NCAA should make cheaters truly pay
It’s time for the NCAA to go after cheaters like the Drug Enforcement Agency does drug dealers.
Because if college sports’ governing body is truly committed to cracking down on the sordid epidemic of illicit payments to players, unscrupulous coaches and the lies to cover it all up, it’s going to have to take away what matters most to athletic departments: the money.
Continue with reducing scholarships and postseason bans, but change the rules to allow the NCAA Committee on Infractions to also penalize schools the next fiscal year by seizing the money they receive from their conferences, just like the DEA takes illegal proceeds from drug dealers.
That’s millions of dollars for BCS conference schools. Let the seriousness of the violations determine how much money is seized.
If it’s a situation like LSU recently receiving a year of probation for major violations in the recruitment of a former player, take half of the reported $18 million average that each Southeastern Conference school receives annually from the conference.

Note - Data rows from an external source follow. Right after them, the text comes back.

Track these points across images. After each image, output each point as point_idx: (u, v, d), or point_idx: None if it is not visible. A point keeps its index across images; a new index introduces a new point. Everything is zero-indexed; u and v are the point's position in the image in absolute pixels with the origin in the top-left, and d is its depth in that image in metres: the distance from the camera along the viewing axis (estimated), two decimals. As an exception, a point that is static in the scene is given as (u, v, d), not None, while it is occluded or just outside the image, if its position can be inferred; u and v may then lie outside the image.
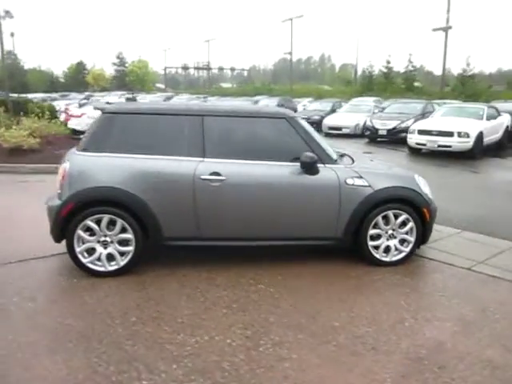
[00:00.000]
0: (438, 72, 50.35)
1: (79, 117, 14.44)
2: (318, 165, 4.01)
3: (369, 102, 21.28)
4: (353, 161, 4.48)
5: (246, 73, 78.06)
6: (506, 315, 3.36)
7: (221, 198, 3.90)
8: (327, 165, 4.09)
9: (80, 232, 3.79)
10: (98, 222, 3.80)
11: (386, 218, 4.19)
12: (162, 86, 63.81)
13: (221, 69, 65.66)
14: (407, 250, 4.29)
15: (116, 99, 20.21)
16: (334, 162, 4.16)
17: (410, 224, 4.22)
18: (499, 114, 13.31)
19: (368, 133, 15.42)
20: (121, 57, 68.33)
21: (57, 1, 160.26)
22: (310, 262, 4.31)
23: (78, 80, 62.71)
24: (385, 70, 38.67)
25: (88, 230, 3.82)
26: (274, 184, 3.99)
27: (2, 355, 2.77)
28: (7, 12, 24.92)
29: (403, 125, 14.24)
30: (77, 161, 3.90)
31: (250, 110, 4.40)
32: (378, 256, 4.23)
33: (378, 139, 15.05)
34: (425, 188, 4.40)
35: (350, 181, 4.07)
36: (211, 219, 3.96)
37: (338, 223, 4.09)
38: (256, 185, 3.96)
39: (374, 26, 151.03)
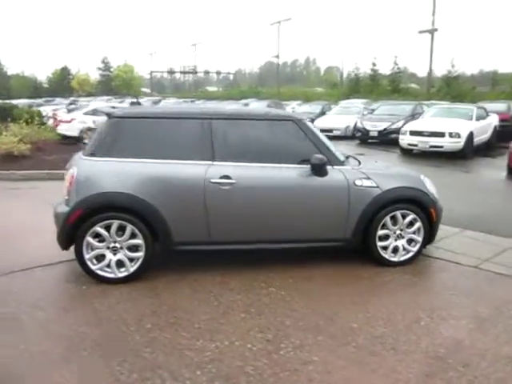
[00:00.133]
0: (421, 74, 51.14)
1: (69, 122, 14.28)
2: (327, 166, 4.02)
3: (358, 103, 21.48)
4: (359, 162, 4.50)
5: (231, 76, 78.03)
6: (519, 312, 3.40)
7: (231, 202, 3.88)
8: (335, 166, 4.10)
9: (89, 238, 3.73)
10: (108, 228, 3.74)
11: (393, 218, 4.22)
12: (147, 90, 63.37)
13: (207, 72, 65.42)
14: (415, 249, 4.32)
15: (103, 104, 20.03)
16: (342, 163, 4.18)
17: (418, 224, 4.25)
18: (488, 115, 13.54)
19: (359, 134, 15.56)
20: (106, 61, 67.94)
21: (40, 5, 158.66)
22: (320, 264, 4.30)
23: (63, 85, 62.20)
24: (371, 73, 39.13)
25: (97, 236, 3.77)
26: (283, 186, 3.98)
27: (15, 365, 2.70)
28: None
29: (394, 126, 14.40)
30: (84, 166, 3.84)
31: (259, 113, 4.40)
32: (386, 256, 4.26)
33: (369, 140, 15.19)
34: (431, 188, 4.44)
35: (358, 182, 4.09)
36: (221, 223, 3.93)
37: (347, 224, 4.11)
38: (266, 187, 3.95)
39: (359, 28, 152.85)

In the case of the Ohio State saga, take all $22.6 million from the Buckeyes that each Big Ten school reportedly receives annually.
And if the allegations of payments, prostitutes and an abortion for a girlfriend financed for University of Miami players by convicted Ponzi scheme architect and booster Nevin Shapiro are true, seize the reported $13 million the Hurricanes receive from the Atlantic Coast Conference for years.
To show how serious the NCAA is about pursuing cheaters, it should display the seized millions in stacks of cash at a news conference, where President Mark Emmert can discuss the specifics of the infractions case and reiterate his organization’s aggressive stance, just like the DEA does after making large drug busts.
Extreme, yes, but desperate times like these demand drastic measures. Other than the unlikeliness of bringing back the death penalty, it’s perhaps the only way to get the attention of clueless university administrators — those like Ohio State president E. Gordon Gee, who infamously told reporters that he hoped Jim Tressel wouldn’t fire him after the former Buckeyes coach was busted in March for lying about his knowledge of illegal benefits his players received.
College athletics are all fun and games; that is, until the money stops flowing or a university has to subsidize them even more than the majority are already doing.
But even losing millions of dollars might not be enough. That’d just be the cost of doing business at Auburn, Miami and USC to win a national championship.
So the ante must be raised even higher than the stakes. That means taking the money the NCAA seizes from a school and distributing it equally among its fellow conference members.
That gives financial incentive for schools to police each other. It makes it like a Crime Stoppers for college sports in which coaches and administrators could contact the NCAA with tips on violations that could eventually pay off for them with a monetary reward.
Schools in the SEC already turn each other in like DEA informants, but just imagine if the rest of the conferences did. The potential combination of financial loss and monetary benefit to your competition would give coaches and administrators millions of reasons to make sure they were following NCAA rules.
And if I were a president or athletic director at a university that received seized money, I would at least use some of it to give bonuses to coaches who followed the rules and perhaps more to those who might have been involved in turning in the punished school.
Again, it all sounds outrageous, but several of college football’s top coaches have privately expressed interest in the concept. They would say it publicly, but worry about upsetting the hierarchy of college athletics.
“That’s really the only way to do it,” says one coach, who spoke only on the condition of anonymity.
Just don’t count on the NCAA seizing anyone’s money anytime soon. It, too, worships at the altar of the almighty dollar, so much so that its nonprofit status should have been stripped years ago.
That’s too bad because there’s a war to be waged on cheaters. One that actually makes them pay.